Dynamic IP address issues
The following issues correspond with a continuously changing IP address.
Whenever your public IP address changes, all ongoing TCP connections to and from your machine are terminated and must be reestablished using the new IP.
Since the IP address of your computer is unpredictable, it is difficult for others to connect to it. If you want to host any kind of network-accessible service on your machine, you need to either use a dynamic DNS service; this works by allocating you a DNS name which is regularly updated to reflect your changing IP address; or you need to implement a more pedestrian solution, such as configuring a program on your computer to periodically connect to another server and store your current IP address there, making it available for retrieval.
If you want to host a service on your home machine and find that your IP address changes periodically, the best way around this problem is to ask your ISP to grant you a static IP. They will frequently agree to do this free of charge.
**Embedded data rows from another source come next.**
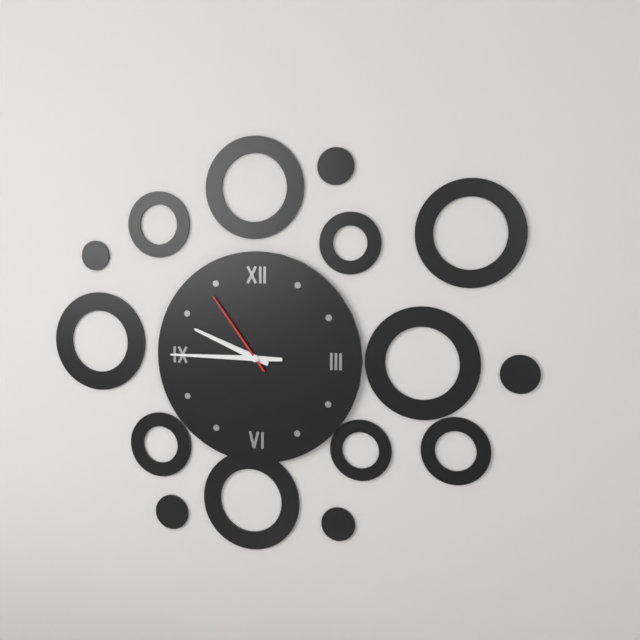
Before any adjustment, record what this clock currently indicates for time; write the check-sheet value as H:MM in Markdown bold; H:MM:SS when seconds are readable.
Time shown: **9:45:54**
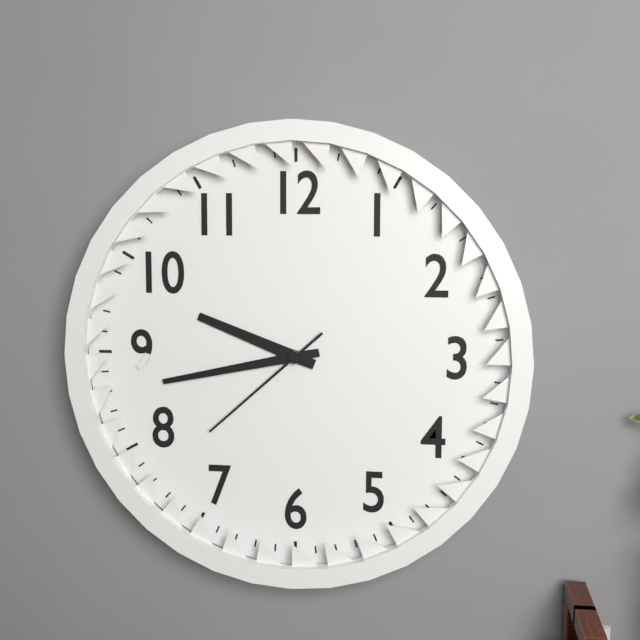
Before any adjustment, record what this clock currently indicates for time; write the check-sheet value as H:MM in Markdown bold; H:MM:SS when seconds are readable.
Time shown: **9:43:38**
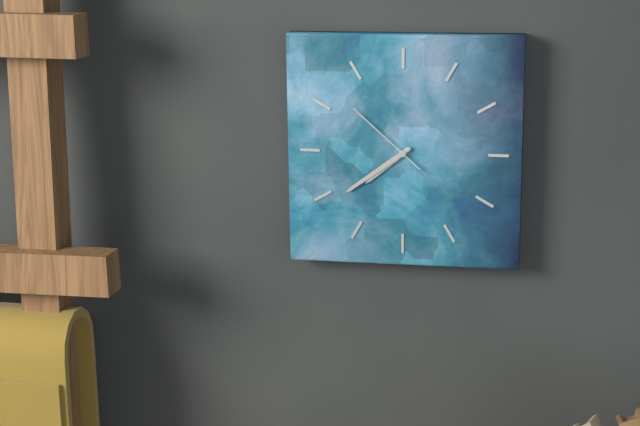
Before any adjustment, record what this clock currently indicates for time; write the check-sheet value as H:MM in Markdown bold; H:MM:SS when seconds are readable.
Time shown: **7:39:52**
If this is unavailable, you can use a dynamic DNS service.
Virtual servers - port forwarding at the router
If you want to make a server accessible from the internet, but the computer on which the server will be based has only a private subnet IP addresses, there is a solution. Usually, the router which connects the private subnet to the internet can be configured to forward all incoming connections on a certain port to one of the computers inside the private network. This is called port forwarding (not the same thing as SSH port forwarding) or a 'virtual server' facility (although the server is quite real; it's just its IP address that is not).
This setup generally works just fine, but there is one thing to remember. The IP address by which the server is known to internet clients is not the IP address that the server machine actually has. This distinction between the public IP address at the router, and the private IP address of the actual server machine inside, frequently arises in SSH connection tunneling, leading to incorrect configuration if not properly understood.
Modern computers run a large number of local services (such as Windows file and printer sharing) which accept connections on various port numbers, but are meant to be accessible only from locally trusted subnets. Preventing the wider internet from accessing these services in possibly malicious ways is the purpose of ingress firewalls.
In organizations, gateways that connect the local subnet to the internet usually feature an ingress firewall. This firewall should normally be configured to allow no connections into the subnet, except connections to servers that must accept connections from the internet.
At home, your ISP will usually not protect your PC from malicious access from the internet. Instead, this task must be performed by a firewall installed on your home router, or if your computer is connected to the internet directly, a software firewall in your machine. Windows XP comes equipped with such a firewall; you should use it. Software firewall solutions are available for earlier versions of Windows.
There is another type of firewall called an egress firewall, or a firewall that filters outbound connections from your machine to the internet. This is generally software which tries to control what programs on your machine access the internet. This is intended to block malicious software from doing too much damage after it has already infected your computer. However, cleverly written malware can fool an egress firewall like this with fairly simple and straightforward deceptions. The only real medicine against malware is therefore to prevent it from infecting your computer in the first place.